Page text ->
============================================================
Regarding point 1), it's difficult to spend enough time up-front working
through requirements to estimate, reviewing with client etc - for 2-3 days
work can take 4+ hours. Heck, I won't know all unknowns until I program it,
and often feel I might as well have built a prototype in this time (and saved
the client half a day's money). Plus, if the work doesn't come off, that's a
lot of time wasted.

The project that triggered this post is making a 7-screen online copy of a
6-page paper form. It should be straightforward, and as with many of these
projects the client expects it to be cheap because it's "simple" - so we have
a bad expectation to start with. I made a couple of judgement errors when
quoting (mostly on conditional logic, which the paper form didn't include:
dynamic add/remove of form rows), and now when viewing the first draft the
client's decided that additional show/hide regions and conditional validation
are required, and some fields to be modified from the paper form because
"They'll be better like that". We'd had a face to face meeting before the
project began so I thought I knew what the client wanted and the client was
happy with what I proposed...
============================================================
Material supplied ->
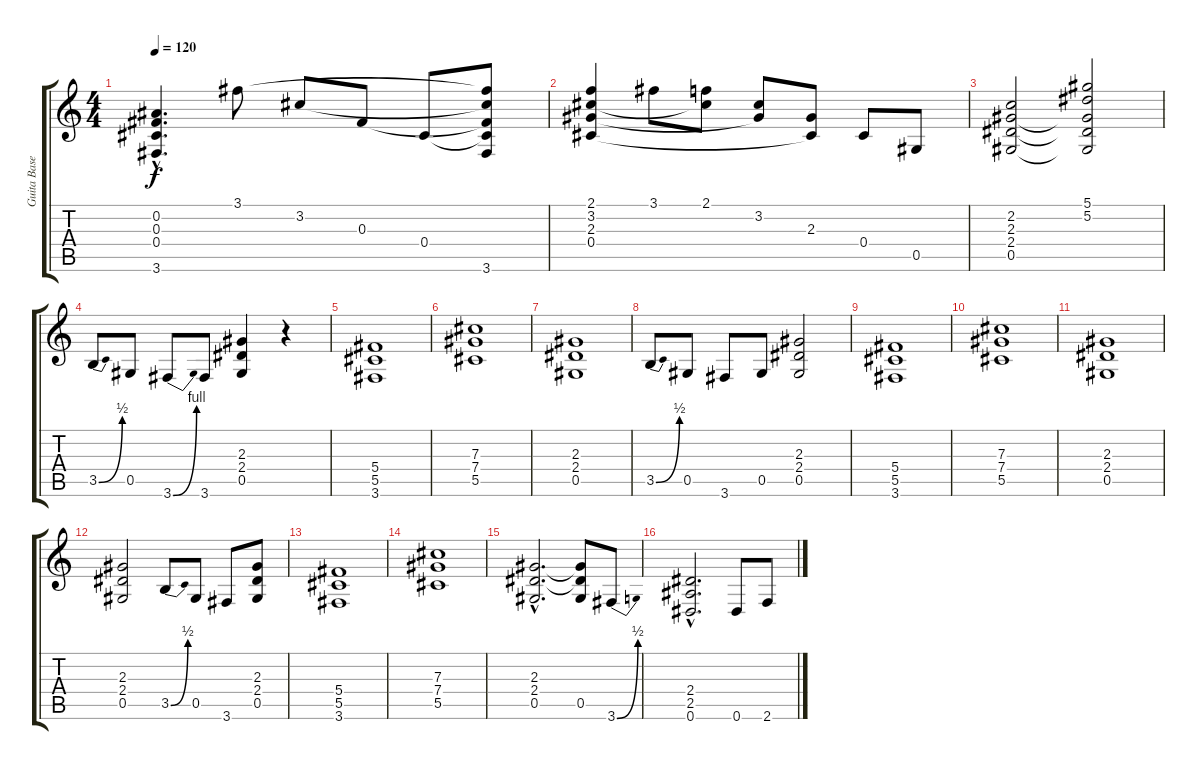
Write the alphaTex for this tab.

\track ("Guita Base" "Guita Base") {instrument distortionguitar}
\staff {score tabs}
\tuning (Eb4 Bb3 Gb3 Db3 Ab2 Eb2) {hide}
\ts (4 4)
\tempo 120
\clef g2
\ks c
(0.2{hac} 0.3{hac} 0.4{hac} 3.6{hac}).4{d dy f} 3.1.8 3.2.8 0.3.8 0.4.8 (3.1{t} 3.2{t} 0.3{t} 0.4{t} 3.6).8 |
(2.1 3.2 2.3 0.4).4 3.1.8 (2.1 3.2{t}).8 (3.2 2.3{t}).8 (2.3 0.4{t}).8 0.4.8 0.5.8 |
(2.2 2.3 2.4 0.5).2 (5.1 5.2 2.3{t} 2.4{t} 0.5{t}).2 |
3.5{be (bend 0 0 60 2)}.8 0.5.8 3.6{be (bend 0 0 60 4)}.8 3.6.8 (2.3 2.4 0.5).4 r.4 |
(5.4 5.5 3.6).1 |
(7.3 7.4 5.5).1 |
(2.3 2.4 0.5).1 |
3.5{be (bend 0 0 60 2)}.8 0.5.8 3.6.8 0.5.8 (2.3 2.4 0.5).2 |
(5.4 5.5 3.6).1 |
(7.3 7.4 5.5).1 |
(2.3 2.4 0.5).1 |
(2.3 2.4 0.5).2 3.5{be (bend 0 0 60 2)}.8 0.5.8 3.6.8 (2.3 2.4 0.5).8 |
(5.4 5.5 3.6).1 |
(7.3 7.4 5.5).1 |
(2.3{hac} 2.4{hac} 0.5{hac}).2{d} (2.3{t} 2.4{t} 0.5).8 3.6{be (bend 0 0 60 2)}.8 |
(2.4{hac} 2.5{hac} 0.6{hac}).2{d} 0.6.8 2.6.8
============================================================
Set exercise 1 ->
Answer these from the post about quoting client work:
(a) For 2-3 days of work, how long can working through requirements up front take?
(b) How many screens is the online copy meant to have, and how many pages does the paper form have?
(c) What did the poster's judgement errors when quoting mostly concern?
Set exercise 2 -> Reproduce word for word the part of the post about quoting client work that opens with the words containing "Regarding point 1), it's" and closes with "of time wasted.".
Set exercise 3 -> Write the next part of the post about quoting client work, continuing after its last sentence.

Final answer 1 ->
(a) 4+ hours.
(b) 7 screens; 6 pages.
(c) Conditional logic, which the paper form didn't include: dynamic add/remove of form rows.

Final answer 2 ->
Regarding point 1), it's difficult to spend enough time up-front working
through requirements to estimate, reviewing with client etc - for 2-3 days
work can take 4+ hours. Heck, I won't know all unknowns until I program it,
and often feel I might as well have built a prototype in this time (and saved
the client half a day's money). Plus, if the work doesn't come off, that's a
lot of time wasted.

Final answer 3 ->
I do think the fault is mine. I'm sick of my projects ending up with bad
feeling on both sides. You are spot on that some clients just don't want to
pay for the work involved; I have one that quibbles over every 20 minute
period on the invoice, saying it could be done quicker. But then when the
quote is squeezed to give a good fixed-price, a lot of modifications/changes
get left out, and the client isn't happy then.